- [Assignment A]:
In the records, copy the part that opens with the line containing "- **DnD Types" and closes with the line containing "#### State Management", both ends included.

- [Quoted passage]:
* * * * * * *

Aside from the Quatermass serials, Cartier and Kneale collaborated on several one-off dramas, including literary and theatrical adaptations of Wuthering Heights (6 December 1953) and The Moment of Truth (10 March 1955), as well as Kneale's own The Creature (30 January 1955). Of particular note was their collaboration on an adaptation of George Orwell's novel Nineteen Eighty-Four, originally broadcast on 12 December 1954, regarded as Cartier's most famous work. The Timess review the day after its broadcast noted its "vividness... the two minutes' hate was, for instance, a wonderfully riotious orgy of vindictiveness." The production also attracted considerable controversy. There were questions asked in the House of Commons concerning some of the graphic scenes of horror in the play, and the BBC received several telephone calls threatening Cartier's life if the second live performance, scheduled for 16 December, went ahead. The BBC took these threats seriously enough to assign him bodyguards. Cartier appeared live on television himself to defend the production in a studio debate, and eventually the Board of Governors of the BBC voted that the second performance should go ahead as planned. The production had by this time received the backing of the Duke of Edinburgh, who commented during a speech to the Royal Society of Arts that he and the Queen had watched and enjoyed the first performance.

Nineteen Eighty-Four had been a success, but it was also one of the most expensive television dramas ever made in the UK. Cartier often spent large amounts of money on his productions. Earlier in 1954, Michael Barry had heavily criticised him for the money and resources he had expended in an adaptation of Daphne du Maurier's 1938 novel Rebecca. In a memo written after that production's transmission, Barry admonished Cartier for his over-ambitious production:

The performance of Rebecca seems to me to have taken us further into the danger area instead of showing any improvement. I am unable to defend at a time when departmental costs and scene loads are in an acute state the load imposed by Rebecca on Design and Supply and the expenditure upon extras and costumes... the vast area of the hall and the stairway never justified the great expenditure of effort required in building and one is left with a very clear impression of reaching a point where the department must be accused of not knowing what it is doing.

===Later life and work===
Despite Barry's concerns, Cartier continued to work successfully in television, and at the 1957 Guild of Television Producers and Directors Awards (later known as the British Academy Television Awards, or BAFTAs) he was the winner of the Drama category. He made a brief return to filmmaking in 1958 when he directed the feature Passionate Summer, but he saw himself primarily as a television director, and it remained his favourite medium. "The essence of television is that you can control the viewer's response to a much greater extent than other media permit," he told The Times in 1958.

* * * * * * *

- [Material provided]:

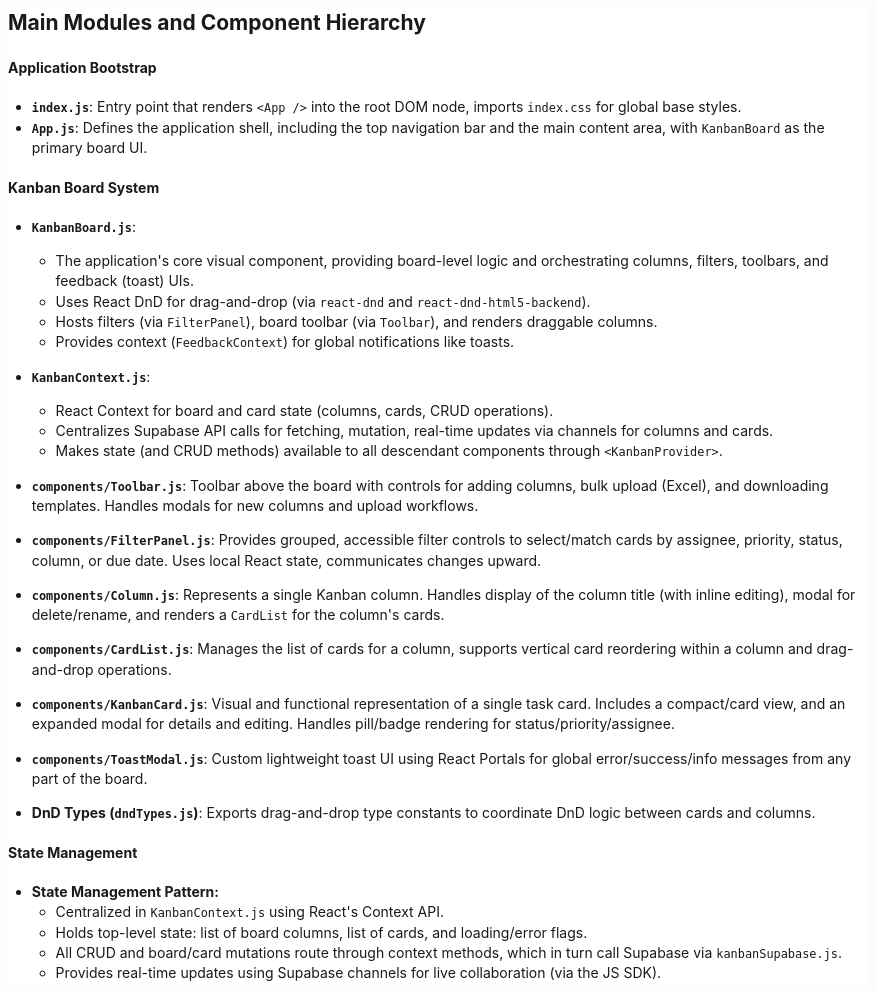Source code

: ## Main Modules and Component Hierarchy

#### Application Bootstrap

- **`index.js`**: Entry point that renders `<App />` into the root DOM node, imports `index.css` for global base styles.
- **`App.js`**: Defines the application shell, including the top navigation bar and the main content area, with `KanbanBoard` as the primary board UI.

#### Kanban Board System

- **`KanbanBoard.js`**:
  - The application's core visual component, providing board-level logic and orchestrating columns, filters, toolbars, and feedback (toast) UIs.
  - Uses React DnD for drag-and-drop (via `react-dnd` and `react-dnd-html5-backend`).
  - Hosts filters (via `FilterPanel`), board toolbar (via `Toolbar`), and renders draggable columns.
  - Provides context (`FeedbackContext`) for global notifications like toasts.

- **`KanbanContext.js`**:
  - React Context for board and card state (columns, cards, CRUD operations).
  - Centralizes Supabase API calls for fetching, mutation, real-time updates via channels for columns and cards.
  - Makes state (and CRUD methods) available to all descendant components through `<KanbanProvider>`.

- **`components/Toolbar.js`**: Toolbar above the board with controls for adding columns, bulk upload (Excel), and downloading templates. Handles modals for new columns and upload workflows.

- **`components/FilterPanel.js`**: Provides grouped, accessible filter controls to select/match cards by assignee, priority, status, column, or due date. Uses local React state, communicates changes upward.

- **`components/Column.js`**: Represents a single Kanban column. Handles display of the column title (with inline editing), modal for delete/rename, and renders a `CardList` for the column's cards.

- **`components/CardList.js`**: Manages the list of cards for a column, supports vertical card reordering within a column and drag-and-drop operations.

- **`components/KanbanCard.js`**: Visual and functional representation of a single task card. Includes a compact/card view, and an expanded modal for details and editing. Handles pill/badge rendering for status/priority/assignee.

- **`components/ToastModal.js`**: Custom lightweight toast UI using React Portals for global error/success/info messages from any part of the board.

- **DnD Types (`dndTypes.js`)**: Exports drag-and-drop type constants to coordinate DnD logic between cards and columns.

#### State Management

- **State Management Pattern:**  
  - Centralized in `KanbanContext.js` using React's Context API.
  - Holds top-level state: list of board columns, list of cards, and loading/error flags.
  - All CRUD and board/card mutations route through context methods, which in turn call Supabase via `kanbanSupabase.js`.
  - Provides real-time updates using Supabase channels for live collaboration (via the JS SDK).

* * * * * * *

- [Assignment B]:
In the passage on Cartier's television work, which category did Cartier win at the 1957 Guild of Television Producers and Directors Awards?

- [Exercise response A]:
- **DnD Types (`dndTypes.js`)**: Exports drag-and-drop type constants to coordinate DnD logic between cards and columns.

#### State Management

- [Exercise response B]:
The Drama category.